**TASK DIRECTIONS:** Each line below should be restated word for word.

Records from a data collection
****
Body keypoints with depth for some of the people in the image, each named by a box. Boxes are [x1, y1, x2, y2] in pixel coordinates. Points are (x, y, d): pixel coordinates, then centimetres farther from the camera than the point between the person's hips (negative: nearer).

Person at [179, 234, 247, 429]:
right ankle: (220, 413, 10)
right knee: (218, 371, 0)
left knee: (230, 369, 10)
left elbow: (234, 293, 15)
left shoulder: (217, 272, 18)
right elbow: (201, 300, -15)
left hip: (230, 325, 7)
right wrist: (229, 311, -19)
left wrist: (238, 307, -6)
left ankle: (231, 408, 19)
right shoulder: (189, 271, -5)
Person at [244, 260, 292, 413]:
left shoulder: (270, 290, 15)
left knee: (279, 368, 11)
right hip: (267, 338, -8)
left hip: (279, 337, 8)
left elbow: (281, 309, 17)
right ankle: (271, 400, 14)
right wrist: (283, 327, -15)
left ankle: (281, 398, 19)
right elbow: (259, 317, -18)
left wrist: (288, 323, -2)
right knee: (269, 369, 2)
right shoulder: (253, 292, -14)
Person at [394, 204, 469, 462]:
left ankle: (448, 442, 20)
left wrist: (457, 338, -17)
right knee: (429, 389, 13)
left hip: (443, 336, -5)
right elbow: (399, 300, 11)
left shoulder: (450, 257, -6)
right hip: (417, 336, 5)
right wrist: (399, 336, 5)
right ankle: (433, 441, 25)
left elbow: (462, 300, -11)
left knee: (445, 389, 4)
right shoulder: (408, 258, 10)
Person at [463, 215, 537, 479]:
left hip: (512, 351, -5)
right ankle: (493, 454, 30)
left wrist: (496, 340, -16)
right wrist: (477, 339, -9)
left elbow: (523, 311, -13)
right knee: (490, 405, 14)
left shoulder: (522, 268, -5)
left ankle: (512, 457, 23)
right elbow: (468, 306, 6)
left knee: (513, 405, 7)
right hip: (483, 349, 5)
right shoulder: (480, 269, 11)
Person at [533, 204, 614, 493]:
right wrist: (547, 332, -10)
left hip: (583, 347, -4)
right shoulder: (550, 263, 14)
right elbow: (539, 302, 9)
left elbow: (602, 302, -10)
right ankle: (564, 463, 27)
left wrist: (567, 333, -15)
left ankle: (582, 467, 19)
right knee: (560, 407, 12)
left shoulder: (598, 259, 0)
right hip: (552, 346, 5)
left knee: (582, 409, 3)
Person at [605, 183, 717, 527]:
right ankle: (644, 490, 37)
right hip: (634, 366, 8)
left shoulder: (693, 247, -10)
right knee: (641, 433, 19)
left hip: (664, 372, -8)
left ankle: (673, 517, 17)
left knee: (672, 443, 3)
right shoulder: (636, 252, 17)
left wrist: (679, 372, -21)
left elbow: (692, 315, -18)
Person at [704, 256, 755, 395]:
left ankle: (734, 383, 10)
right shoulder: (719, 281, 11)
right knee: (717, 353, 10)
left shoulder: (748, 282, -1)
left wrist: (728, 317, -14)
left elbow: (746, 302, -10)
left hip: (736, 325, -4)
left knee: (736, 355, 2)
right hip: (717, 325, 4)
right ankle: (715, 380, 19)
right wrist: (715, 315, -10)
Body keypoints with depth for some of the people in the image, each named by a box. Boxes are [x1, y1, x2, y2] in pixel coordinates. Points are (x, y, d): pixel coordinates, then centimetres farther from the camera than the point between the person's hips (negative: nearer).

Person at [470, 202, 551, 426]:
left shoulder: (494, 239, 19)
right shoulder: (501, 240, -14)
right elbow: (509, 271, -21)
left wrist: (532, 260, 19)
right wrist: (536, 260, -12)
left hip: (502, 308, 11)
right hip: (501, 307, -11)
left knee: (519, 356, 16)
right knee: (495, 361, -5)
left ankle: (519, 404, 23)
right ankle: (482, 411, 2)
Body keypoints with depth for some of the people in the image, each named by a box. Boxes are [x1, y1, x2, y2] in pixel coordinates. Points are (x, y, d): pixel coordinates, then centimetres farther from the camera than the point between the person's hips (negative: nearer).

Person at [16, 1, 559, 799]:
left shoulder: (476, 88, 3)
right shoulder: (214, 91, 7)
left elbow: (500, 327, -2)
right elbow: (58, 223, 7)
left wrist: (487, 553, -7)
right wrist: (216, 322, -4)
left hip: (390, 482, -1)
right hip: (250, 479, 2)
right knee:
****
**RESPONSE TO THE TASK:**
Body keypoints with depth for some of the people in the image, each named by a box. Boxes are [x1, y1, x2, y2] in pixel coordinates. Points are (x, y, d): pixel coordinates, then centimetres farther from the camera than the point between the person's hips (negative: nearer).

Person at [179, 234, 247, 429]:
right ankle: (220, 413, 10)
right knee: (218, 371, 0)
left knee: (230, 369, 10)
left elbow: (234, 293, 15)
left shoulder: (217, 272, 18)
right elbow: (201, 300, -15)
left hip: (230, 325, 7)
right wrist: (229, 311, -19)
left wrist: (238, 307, -6)
left ankle: (231, 408, 19)
right shoulder: (189, 271, -5)
Person at [244, 260, 292, 413]:
left shoulder: (270, 290, 15)
left knee: (279, 368, 11)
right hip: (267, 338, -8)
left hip: (279, 337, 8)
left elbow: (281, 309, 17)
right ankle: (271, 400, 14)
right wrist: (283, 327, -15)
left ankle: (281, 398, 19)
right elbow: (259, 317, -18)
left wrist: (288, 323, -2)
right knee: (269, 369, 2)
right shoulder: (253, 292, -14)
Person at [394, 204, 469, 462]:
left ankle: (448, 442, 20)
left wrist: (457, 338, -17)
right knee: (429, 389, 13)
left hip: (443, 336, -5)
right elbow: (399, 300, 11)
left shoulder: (450, 257, -6)
right hip: (417, 336, 5)
right wrist: (399, 336, 5)
right ankle: (433, 441, 25)
left elbow: (462, 300, -11)
left knee: (445, 389, 4)
right shoulder: (408, 258, 10)
Person at [463, 215, 537, 479]:
left hip: (512, 351, -5)
right ankle: (493, 454, 30)
left wrist: (496, 340, -16)
right wrist: (477, 339, -9)
left elbow: (523, 311, -13)
right knee: (490, 405, 14)
left shoulder: (522, 268, -5)
left ankle: (512, 457, 23)
right elbow: (468, 306, 6)
left knee: (513, 405, 7)
right hip: (483, 349, 5)
right shoulder: (480, 269, 11)
Person at [533, 204, 614, 493]:
right wrist: (547, 332, -10)
left hip: (583, 347, -4)
right shoulder: (550, 263, 14)
right elbow: (539, 302, 9)
left elbow: (602, 302, -10)
right ankle: (564, 463, 27)
left wrist: (567, 333, -15)
left ankle: (582, 467, 19)
right knee: (560, 407, 12)
left shoulder: (598, 259, 0)
right hip: (552, 346, 5)
left knee: (582, 409, 3)
Person at [605, 183, 717, 527]:
right ankle: (644, 490, 37)
right hip: (634, 366, 8)
left shoulder: (693, 247, -10)
right knee: (641, 433, 19)
left hip: (664, 372, -8)
left ankle: (673, 517, 17)
left knee: (672, 443, 3)
right shoulder: (636, 252, 17)
left wrist: (679, 372, -21)
left elbow: (692, 315, -18)
Person at [704, 256, 755, 395]:
left ankle: (734, 383, 10)
right shoulder: (719, 281, 11)
right knee: (717, 353, 10)
left shoulder: (748, 282, -1)
left wrist: (728, 317, -14)
left elbow: (746, 302, -10)
left hip: (736, 325, -4)
left knee: (736, 355, 2)
right hip: (717, 325, 4)
right ankle: (715, 380, 19)
right wrist: (715, 315, -10)
Body keypoints with depth for some of the people in the image, each named by a box. Boxes are [x1, y1, x2, y2] in pixel coordinates. Points are (x, y, d): pixel coordinates, then centimetres farther from the camera than the point between the person's hips (negative: nearer).

Person at [470, 202, 551, 426]:
left shoulder: (494, 239, 19)
right shoulder: (501, 240, -14)
right elbow: (509, 271, -21)
left wrist: (532, 260, 19)
right wrist: (536, 260, -12)
left hip: (502, 308, 11)
right hip: (501, 307, -11)
left knee: (519, 356, 16)
right knee: (495, 361, -5)
left ankle: (519, 404, 23)
right ankle: (482, 411, 2)
Body keypoints with depth for some of the people in the image, each named by a box. Boxes are [x1, y1, x2, y2] in pixel coordinates. Points are (x, y, d): pixel coordinates, then centimetres farther from the camera than the point between the person's hips (negative: nearer).

Person at [16, 1, 559, 799]:
left shoulder: (476, 88, 3)
right shoulder: (214, 91, 7)
left elbow: (500, 327, -2)
right elbow: (58, 223, 7)
left wrist: (487, 553, -7)
right wrist: (216, 322, -4)
left hip: (390, 482, -1)
right hip: (250, 479, 2)
right knee:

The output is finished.